If you weren’t alluding to Slavery, then what were you alluding to? If I incorrectly thought you were talking about Slavery, why did you continue down that path instead of stopping me in your next comment?
Since Slavery was the South’s primary motivating factor for Secession, it seems logical to bring it into the mix of the discussion if you’re going to reference the Secession of the South in order to bolster your argument for Secession today.

If you want to leave the Secession of the South out of the argument, then fine – you’re still left with the fact that there is no mechanism in the Constitution for Secession, because the Framers knew giving states an “out” meant the eventual dissolution of the Union.

That is why the Constitution is a suicide pact. You don’t have to join, but once you join you may never leave.

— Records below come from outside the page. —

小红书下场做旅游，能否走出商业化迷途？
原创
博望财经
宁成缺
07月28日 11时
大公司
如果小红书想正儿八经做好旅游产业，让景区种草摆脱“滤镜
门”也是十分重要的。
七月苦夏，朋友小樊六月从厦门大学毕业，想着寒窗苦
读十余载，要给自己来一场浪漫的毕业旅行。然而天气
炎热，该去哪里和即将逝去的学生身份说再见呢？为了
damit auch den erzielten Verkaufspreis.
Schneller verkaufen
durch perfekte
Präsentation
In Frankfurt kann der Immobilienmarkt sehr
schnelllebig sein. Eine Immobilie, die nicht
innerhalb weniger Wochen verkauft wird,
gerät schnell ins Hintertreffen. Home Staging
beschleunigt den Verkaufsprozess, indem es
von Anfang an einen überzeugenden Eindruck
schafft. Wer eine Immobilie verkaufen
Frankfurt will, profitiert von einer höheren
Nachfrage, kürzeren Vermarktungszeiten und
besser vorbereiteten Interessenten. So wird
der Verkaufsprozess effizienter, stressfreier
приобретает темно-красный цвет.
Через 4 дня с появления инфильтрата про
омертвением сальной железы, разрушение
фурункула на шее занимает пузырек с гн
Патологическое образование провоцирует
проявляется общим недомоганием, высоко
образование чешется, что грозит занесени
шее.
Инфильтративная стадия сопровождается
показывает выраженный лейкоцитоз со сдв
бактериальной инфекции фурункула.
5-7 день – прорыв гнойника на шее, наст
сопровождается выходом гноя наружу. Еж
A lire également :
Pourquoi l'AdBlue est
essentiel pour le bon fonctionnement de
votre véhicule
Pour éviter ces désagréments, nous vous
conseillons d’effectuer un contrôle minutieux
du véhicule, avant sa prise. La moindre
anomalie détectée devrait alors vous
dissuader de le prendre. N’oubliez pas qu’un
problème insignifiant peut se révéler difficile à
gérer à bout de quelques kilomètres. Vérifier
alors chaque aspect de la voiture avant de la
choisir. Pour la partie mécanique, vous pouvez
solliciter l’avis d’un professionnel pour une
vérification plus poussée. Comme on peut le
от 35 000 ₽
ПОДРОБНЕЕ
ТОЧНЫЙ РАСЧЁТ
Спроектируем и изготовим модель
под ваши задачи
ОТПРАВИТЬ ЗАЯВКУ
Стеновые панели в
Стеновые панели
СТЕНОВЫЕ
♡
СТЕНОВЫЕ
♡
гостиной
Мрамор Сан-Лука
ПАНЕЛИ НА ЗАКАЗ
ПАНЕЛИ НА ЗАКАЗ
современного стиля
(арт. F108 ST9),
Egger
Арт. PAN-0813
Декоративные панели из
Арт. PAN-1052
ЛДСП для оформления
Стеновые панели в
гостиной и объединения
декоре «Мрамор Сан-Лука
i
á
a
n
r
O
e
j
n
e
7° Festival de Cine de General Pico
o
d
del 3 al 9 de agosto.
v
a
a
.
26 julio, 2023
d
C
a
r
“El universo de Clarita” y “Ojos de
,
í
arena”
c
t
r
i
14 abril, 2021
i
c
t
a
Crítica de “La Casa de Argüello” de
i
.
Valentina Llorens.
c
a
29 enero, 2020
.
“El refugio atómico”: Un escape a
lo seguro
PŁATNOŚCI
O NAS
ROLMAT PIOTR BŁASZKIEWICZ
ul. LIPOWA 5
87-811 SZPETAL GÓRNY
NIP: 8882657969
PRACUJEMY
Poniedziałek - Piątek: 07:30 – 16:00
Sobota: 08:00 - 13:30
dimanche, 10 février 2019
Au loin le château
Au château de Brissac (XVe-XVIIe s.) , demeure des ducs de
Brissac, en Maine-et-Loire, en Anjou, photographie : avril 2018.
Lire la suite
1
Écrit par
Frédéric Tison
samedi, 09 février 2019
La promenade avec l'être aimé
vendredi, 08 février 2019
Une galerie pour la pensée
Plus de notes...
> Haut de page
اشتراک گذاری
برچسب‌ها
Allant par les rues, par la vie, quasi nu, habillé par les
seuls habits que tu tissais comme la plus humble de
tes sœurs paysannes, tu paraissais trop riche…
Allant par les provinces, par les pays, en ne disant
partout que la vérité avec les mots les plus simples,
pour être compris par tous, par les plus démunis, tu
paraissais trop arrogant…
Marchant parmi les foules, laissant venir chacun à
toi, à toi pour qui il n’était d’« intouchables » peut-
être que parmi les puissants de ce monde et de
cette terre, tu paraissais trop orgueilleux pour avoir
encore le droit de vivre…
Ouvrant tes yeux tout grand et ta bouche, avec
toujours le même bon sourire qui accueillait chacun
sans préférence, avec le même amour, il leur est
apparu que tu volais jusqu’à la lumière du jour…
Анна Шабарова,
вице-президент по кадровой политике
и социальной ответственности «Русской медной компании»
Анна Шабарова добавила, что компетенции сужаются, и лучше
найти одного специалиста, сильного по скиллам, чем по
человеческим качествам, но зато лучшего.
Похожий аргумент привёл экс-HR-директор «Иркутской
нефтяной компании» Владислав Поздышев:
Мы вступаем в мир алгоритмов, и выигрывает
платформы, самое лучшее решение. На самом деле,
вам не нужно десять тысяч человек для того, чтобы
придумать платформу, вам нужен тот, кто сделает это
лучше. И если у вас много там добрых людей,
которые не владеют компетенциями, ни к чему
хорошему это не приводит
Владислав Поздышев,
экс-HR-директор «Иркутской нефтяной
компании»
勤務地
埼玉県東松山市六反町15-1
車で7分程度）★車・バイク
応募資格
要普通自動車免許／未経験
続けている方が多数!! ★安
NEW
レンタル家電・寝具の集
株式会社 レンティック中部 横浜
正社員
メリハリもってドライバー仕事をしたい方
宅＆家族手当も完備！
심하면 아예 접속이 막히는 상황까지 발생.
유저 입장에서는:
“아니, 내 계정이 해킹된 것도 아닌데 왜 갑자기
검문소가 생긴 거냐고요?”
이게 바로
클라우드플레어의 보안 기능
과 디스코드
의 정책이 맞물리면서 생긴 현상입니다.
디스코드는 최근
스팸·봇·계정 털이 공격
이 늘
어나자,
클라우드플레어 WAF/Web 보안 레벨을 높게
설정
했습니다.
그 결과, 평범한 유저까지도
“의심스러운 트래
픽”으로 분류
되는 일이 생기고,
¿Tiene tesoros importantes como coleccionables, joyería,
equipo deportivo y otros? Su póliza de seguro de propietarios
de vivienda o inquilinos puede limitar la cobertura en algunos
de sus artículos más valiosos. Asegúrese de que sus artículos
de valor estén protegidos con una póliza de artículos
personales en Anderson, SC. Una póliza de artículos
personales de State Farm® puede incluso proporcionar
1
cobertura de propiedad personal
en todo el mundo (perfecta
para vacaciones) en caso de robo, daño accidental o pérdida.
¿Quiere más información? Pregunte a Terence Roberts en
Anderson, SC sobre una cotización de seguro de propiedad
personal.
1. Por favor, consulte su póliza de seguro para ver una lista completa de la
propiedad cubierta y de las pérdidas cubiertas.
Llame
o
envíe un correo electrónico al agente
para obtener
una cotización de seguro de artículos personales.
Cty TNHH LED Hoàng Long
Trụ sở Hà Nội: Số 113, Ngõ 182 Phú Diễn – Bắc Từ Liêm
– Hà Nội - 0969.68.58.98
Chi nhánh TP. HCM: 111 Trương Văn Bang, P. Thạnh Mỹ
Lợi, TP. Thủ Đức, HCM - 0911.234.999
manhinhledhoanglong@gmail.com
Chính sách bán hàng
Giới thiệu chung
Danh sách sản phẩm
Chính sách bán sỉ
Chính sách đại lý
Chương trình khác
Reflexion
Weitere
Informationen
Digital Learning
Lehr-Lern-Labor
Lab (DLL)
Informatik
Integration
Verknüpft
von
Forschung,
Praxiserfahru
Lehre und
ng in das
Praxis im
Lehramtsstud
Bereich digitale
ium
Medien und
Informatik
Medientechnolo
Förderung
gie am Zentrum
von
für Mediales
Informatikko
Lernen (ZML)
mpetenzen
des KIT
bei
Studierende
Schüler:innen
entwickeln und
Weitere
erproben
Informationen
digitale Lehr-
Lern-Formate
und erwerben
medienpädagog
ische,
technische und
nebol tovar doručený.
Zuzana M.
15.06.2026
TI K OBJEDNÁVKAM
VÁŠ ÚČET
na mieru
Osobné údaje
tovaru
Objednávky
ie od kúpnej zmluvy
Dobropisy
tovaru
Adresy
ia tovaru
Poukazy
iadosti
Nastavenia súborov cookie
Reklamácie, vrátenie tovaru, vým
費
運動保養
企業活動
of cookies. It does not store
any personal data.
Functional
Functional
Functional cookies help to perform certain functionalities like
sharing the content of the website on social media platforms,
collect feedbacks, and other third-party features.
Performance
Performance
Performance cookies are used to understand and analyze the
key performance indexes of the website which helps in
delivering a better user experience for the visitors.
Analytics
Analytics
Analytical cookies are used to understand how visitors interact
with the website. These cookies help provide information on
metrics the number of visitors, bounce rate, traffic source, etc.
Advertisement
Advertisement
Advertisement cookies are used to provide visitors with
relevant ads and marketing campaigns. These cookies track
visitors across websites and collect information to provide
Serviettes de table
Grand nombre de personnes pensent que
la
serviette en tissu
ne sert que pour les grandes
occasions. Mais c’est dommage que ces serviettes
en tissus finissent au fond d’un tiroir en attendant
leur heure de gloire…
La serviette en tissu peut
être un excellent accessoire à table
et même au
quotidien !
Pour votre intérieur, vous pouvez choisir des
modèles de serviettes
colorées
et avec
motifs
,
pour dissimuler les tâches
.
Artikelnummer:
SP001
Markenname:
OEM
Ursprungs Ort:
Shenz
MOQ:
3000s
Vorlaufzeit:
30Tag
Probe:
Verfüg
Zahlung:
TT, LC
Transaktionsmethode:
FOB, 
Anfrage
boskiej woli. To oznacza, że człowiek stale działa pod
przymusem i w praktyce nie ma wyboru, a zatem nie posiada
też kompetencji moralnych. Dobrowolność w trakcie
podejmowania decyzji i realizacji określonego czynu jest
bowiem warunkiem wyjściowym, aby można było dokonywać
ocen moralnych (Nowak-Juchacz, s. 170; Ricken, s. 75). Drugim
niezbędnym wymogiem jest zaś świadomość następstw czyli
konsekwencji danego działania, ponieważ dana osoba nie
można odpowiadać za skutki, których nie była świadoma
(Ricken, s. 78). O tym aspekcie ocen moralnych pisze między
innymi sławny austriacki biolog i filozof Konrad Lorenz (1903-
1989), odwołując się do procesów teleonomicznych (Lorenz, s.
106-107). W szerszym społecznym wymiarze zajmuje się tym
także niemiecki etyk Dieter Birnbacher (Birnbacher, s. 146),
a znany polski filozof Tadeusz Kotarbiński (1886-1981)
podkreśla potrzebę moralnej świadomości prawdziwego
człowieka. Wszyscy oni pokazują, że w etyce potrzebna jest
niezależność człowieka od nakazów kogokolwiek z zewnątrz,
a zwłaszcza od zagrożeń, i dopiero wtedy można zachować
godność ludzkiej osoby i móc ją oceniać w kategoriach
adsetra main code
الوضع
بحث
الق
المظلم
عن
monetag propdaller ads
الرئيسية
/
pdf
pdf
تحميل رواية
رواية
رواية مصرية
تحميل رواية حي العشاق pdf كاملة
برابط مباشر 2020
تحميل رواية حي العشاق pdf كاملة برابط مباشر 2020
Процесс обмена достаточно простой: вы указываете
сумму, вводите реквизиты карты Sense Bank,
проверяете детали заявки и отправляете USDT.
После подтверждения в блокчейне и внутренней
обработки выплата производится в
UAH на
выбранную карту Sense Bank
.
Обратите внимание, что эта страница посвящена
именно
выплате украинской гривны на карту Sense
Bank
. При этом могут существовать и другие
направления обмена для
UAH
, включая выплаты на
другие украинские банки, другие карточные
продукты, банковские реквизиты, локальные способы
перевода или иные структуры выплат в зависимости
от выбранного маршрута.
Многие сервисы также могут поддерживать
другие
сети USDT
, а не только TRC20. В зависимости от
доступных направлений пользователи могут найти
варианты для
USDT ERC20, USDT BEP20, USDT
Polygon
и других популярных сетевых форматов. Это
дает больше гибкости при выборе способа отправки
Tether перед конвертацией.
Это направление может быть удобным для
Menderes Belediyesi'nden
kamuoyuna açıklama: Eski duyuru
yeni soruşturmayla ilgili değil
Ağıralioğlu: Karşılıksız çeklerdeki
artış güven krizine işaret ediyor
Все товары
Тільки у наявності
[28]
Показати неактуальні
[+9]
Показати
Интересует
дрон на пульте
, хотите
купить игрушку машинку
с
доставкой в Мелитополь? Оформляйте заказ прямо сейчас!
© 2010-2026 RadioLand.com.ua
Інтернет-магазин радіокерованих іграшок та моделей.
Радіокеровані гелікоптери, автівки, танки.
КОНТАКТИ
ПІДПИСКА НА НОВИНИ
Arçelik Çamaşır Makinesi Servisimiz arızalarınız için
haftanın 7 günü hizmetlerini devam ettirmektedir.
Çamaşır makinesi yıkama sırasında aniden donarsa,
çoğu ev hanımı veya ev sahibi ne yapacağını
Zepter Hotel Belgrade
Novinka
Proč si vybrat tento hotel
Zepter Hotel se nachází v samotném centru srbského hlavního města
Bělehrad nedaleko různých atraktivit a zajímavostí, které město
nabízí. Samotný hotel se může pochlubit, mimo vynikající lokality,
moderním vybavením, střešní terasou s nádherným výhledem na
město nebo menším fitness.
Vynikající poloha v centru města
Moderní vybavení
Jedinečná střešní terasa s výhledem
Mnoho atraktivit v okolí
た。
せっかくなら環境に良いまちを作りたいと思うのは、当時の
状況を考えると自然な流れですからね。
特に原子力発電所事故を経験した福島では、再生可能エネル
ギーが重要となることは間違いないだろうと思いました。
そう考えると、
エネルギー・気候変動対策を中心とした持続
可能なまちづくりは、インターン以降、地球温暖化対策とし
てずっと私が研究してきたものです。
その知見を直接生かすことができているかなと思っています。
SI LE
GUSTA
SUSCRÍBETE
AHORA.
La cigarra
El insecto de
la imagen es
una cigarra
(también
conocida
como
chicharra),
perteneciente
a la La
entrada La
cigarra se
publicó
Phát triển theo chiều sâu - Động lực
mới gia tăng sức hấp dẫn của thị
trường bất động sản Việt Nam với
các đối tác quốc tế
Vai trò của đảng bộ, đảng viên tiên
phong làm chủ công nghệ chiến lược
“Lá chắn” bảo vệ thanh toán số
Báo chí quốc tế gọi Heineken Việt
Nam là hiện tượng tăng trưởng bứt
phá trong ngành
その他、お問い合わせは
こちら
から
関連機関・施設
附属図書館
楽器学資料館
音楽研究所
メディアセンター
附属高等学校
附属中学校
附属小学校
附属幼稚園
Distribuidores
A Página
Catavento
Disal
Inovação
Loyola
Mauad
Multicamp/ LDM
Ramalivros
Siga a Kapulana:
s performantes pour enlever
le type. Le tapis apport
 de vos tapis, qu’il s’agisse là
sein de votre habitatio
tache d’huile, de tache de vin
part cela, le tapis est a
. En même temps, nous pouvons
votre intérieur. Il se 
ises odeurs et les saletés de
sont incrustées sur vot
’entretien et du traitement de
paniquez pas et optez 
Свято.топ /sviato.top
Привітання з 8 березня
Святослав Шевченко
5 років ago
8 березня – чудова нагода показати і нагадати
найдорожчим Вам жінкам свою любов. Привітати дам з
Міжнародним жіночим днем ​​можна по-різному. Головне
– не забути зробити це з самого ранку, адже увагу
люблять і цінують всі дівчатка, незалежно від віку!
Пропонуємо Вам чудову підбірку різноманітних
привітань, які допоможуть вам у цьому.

You know what I realized after thinking about this a bit more…I’ve offered nothing but facts, but because my facts make you feel something, you then project those feelings onto me.
This isn’t emotional for me. It’s just the truth. It’s reality. It’s a little annoying to deal with someone who is intellectually dishonest. It’s a little annoying for someone with no knowledge of the topic would deign to try to explain it to me.
Look at your own definition of a “right”. I’m not sure if you even realize that what you just defined is a Civil Right – a right granted to a specific group of people by a Civil Government. You can’t or don’t make the distinction between a Civil Right and a Natural Right.
Is that because you don’t know the difference, or because you don’t care? I think you’re probably younger, and that you recently got churned out of a college or university where your socialist professors told you what to think, instead of how to think.